A big open question right now is whether I should continue to represent the generic arguments as just part of the ordinary argument list for a function, or split them out into separate `applyGeneric` and `apply` steps.
A strongly related question is whether a declaration with generic parameters should lower into a single declaration, or one declaration nested inside an outer generic declaration.
A good future step at this point would be to eliminate a lot of the `__intrinsic_op` stuff in favor of having the builtin functions include their own definitions, which might be in terms of a new expression-level construct for writing inline IR operations. This can't be done until the existing AST-to-AST path is no longer needed for cross-compilation purposes.

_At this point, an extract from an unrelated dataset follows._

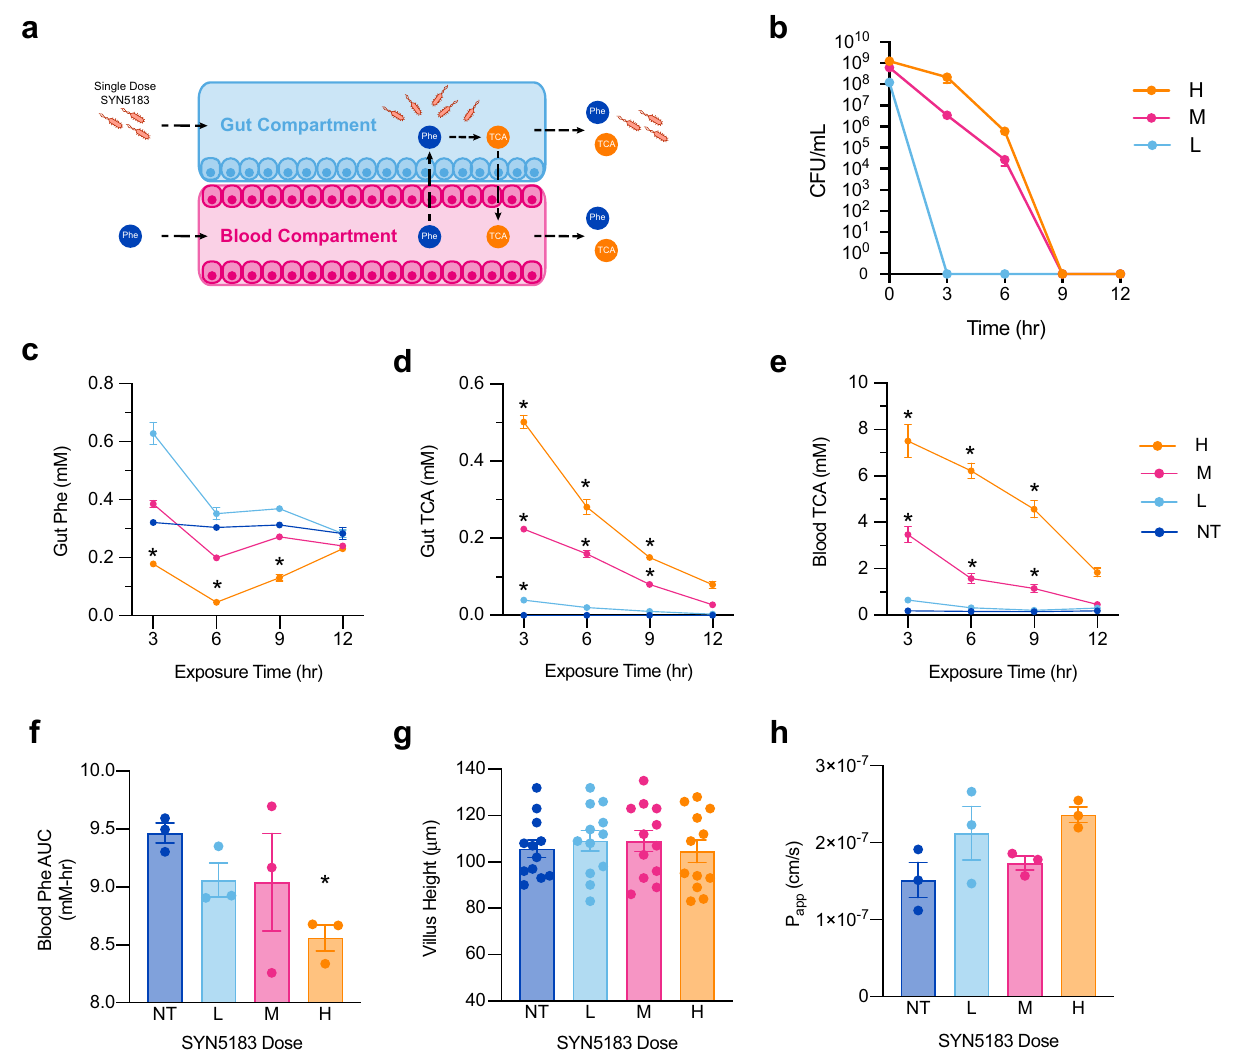
Fig. 4 Blood Phe lowering a human gut-chip model with administration of SYN5183. a Schematic of study design. A single dose of SYN5183 was administered in the gut compartment, while 1.0 mM Phe was administered continuously to the blood compartment. SYN5183 CFU was enumerated from gut compartment ef fl uents, and Phe and TCA were quanti fi ed using ef fl uents collected from the gut and blood compartments. ( b – d , n = 3 gut chips) Concentrations of SYN5183 ( b ; CFU/mL), Phe ( c ; mM), and TCA ( d ; mM) recovered from gut compartment ef fl uents over time. ( e , n = 3 gut chips) Concentrations of Phe (mM) recovered from blood compartment ef fl uents over time. f Area under the curve (AUC; mM-hr) of Phe recovered from blood compartment ef fl uents over 12 h. ( g , h , n = 3 gut chips, villus height measurements were acquired from 4 ROIs per image) Villus height ( μ m) and apparent permeability ( P app ; cm/s) across the gut barrier 12 h post-dose. For ( b – h ), H, M, and L correspond to SYN5183 doses of 1.25 × 10 9 CFU/mL, 6.25 × 10 8 CFU/mL, and 1.25 × 10 8 CFU/mL, respectively. NT corresponds to non-treated chips. * p < 0.05; 2-way ANOVA, with a post-hoc Tukey analysis using a 95% con fi dence interval compared to the NT group, error bars represent SEM with the middle point representing the mean value. Source data are provided as a Source Data fi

More immediate next steps here:
- We need a way to round-trip calls to external declaration that get handled by this mangled-name logic. Basically, if we are asked to output HLSL and we see a call to `_S...GetDimensions...(float4, t, a, ...)` we need to be able to walk the mangled name and get back to `t.getDimensions(a, ...)` without a whole lot of manual definitions to make things round-trip.
- In the other case, where a declaration isn't built-in for the chosen target, we need to be able to load a module of target-specific definitions (which will somehow map back to symbols with certain mangled names) and then look these up (by mangled name) and then load/link/inline them into the user's IR to satisfy requirements in their code.